KYIV —
Russia said Sunday that its missile barrage on a Ukrainian port central to a
landmark grain export deal had destroyed Western-supplied weapons, after the
attack sparked an outcry from Ukraine’s allies.
اضافة اعلان
Russian Foreign
Minister
Sergei Lavrov was embarking on a tour of several countries in Africa
and on his first stop in Egypt sought to reassure his counterpart Sameh Shoukry
that Russian grain supplies would continue.
Ukrainian
President Volodymyr Zelensky denounced Saturday’s strike on the Odessa port as
“Russian barbarism,” coming just one day after the warring sides struck a deal
to release exports from the facility.
Turkey helped
broker the accord and said immediately after the double cruise missile hits
that it had received assurances from Moscow that Russian forces were not
responsible.
But Russia’s
defense ministry rolled back on the denial Sunday, saying the strikes had
destroyed a Ukrainian military vessel and arms delivered by Washington.
“High-precision,
long-range missiles launched from the sea destroyed a docked Ukrainian warship
and a stockpile of anti-ship missiles delivered by the US to the Kyiv regime,”
it said.
“A Ukrainian army
repair and upgrade plant has also been put out of order.”
The strikes have
cast a shadow over the milestone accord — that was hammered out over months of
negotiations and signed in Istanbul — to relieve a global food crisis.
Russian grain
‘commitment’
Cereal prices in Africa — the world’s poorest continent where food
supplies are critically tight — surged because of an exports slump.
Lavrov, who will
visit
Uganda, Ethiopia, and Congo-Brazzaville on the tour, told Shoukry that
Russia would meet grain orders.
“We confirmed the
commitment of Russian exporters of cereal products to meet their orders in
full,” he said in a press conference.
Zelensky said the
strikes on Odessa showed Moscow could not be trusted to keep its promises and
that dialogue with Moscow was becoming increasingly untenable.
Under the deal
brokered by Turkish President Recep Tayyip Erdogan and UN chief
Antonio Guterres, Odessa is one of three designated export hubs.
Ukrainian
officials said grain was being stored in the port at the time of the strike,
but food stocks did not appear to have been hit.
Guterres, who
presided over the signing ceremony Friday, “unequivocally” condemned the
attack.
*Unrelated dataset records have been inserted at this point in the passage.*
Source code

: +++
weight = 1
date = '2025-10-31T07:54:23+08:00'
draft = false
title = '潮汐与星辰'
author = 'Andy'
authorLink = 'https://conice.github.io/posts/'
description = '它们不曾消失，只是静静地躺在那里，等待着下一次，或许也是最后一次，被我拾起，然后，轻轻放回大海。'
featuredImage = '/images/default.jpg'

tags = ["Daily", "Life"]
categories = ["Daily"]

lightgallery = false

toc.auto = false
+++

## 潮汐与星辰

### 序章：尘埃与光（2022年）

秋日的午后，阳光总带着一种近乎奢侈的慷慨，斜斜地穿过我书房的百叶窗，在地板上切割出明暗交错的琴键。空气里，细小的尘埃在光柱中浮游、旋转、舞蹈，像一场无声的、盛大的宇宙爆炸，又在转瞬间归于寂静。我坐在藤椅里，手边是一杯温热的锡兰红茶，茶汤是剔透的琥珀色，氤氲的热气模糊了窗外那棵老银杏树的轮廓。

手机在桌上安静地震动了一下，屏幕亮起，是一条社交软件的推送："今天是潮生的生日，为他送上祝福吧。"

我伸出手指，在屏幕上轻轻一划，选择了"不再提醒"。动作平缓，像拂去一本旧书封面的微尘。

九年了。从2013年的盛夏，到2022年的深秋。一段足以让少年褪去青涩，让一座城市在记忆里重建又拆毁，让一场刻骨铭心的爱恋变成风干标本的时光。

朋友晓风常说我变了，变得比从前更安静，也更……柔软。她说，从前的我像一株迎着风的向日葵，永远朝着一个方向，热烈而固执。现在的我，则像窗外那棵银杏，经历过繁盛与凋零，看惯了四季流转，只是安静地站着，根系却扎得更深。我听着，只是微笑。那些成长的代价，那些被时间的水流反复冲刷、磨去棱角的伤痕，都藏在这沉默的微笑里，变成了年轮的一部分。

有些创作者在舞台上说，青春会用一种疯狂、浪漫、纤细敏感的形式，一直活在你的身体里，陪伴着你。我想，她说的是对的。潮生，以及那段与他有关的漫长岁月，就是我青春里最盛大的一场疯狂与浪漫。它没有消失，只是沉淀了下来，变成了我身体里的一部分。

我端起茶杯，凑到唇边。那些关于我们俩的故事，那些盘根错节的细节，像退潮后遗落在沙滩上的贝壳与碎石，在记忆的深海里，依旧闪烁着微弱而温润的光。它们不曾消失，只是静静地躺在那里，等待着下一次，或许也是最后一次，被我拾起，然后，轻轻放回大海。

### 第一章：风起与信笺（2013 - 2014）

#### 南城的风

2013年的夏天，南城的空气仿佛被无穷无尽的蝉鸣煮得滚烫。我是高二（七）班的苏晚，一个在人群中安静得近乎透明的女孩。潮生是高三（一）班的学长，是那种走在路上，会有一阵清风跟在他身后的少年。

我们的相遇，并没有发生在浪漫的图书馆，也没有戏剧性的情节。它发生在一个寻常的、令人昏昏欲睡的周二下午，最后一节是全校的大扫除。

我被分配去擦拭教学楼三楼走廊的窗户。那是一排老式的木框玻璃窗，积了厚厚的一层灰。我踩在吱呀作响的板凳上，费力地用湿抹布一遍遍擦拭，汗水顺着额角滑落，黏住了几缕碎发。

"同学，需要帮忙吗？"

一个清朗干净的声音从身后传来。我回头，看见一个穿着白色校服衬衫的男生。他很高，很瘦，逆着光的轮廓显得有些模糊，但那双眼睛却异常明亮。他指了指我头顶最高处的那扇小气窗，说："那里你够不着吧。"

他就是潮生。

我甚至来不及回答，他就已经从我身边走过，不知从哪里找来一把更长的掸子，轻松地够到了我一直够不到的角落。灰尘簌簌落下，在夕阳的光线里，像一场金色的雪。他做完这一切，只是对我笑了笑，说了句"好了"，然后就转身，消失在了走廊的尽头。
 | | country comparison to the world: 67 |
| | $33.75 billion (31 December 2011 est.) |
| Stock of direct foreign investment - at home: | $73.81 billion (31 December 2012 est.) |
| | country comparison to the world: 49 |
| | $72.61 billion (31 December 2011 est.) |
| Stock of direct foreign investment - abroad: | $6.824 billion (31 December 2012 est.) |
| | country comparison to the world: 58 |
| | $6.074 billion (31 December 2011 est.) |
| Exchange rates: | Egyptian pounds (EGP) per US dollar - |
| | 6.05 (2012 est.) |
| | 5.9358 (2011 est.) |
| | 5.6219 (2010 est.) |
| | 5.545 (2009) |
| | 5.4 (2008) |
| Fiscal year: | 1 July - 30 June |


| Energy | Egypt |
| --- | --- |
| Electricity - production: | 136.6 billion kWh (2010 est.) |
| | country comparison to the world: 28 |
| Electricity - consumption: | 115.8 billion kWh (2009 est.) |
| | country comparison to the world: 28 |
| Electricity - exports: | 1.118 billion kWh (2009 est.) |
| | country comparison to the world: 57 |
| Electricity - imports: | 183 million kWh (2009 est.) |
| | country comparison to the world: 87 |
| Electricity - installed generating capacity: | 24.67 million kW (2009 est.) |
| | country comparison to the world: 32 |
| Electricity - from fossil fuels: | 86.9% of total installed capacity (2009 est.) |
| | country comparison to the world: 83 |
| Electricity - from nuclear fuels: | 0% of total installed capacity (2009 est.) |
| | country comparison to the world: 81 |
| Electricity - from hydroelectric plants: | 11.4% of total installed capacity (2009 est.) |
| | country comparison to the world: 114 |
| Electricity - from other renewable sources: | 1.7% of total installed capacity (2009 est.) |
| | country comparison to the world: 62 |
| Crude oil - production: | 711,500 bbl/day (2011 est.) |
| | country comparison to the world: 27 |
The US meanwhile said it “casts serious doubt” over Russia’s commitment
to the deal.
There was no
response from Moscow until Sunday, but Turkish Defense Minister Hulusi Akar
said before that Russia had denied carrying out the attack.
“The Russians told
us that they had absolutely nothing to do with this attack,” he told state news
agency Anadolu.
Odessa officials
said the strikes wounded people without specifying the number or severity of
the injuries.
The first major
accord between the countries since Russia’s February invasion of Ukraine aims
to ease the “acute hunger” the UN says an additional 47 million people are
facing because of the war.
The deal includes
points on running Ukrainian grain ships along safe corridors that avoid known
mines in the Black Sea.
Kherson ‘liberated’
by September
Huge quantities of wheat and other grain have been blocked in Ukrainian
ports by Russian warships and the mines Kyiv laid to avert a feared amphibious
assault.
Zelensky has said
around 20 million tonnes of produce from last year’s harvest and the current
crop would be exported under the agreement, estimating the value of Ukraine’s
grain stocks at around $10 billion.
Diplomats expect
grain to only start fully flowing by mid-August.
The agreement in
Istanbul has brought little reprieve on the battlefield where
Russian forces were carrying out bombardments across the sprawling front line over the
weekend, Ukraine’s presidency said Sunday.
It said among
attacks in the industrial east and south, four Russian cruise missiles Saturday
had hit residential areas in the southern city of Mykolaiv, injuring five
people, including a teenager.
An official in the
nearby Kherson region in the south said a Ukrainian counteroffensive for the
territory captured early in the invasion would be over by September.
“We can say that a turning
point has occurred on the battlefield. We are switching from defensive to
counteroffensive actions,” Sergiy Khlan, an aide to the head of Kherson region,
said in an interview with Ukrainian television.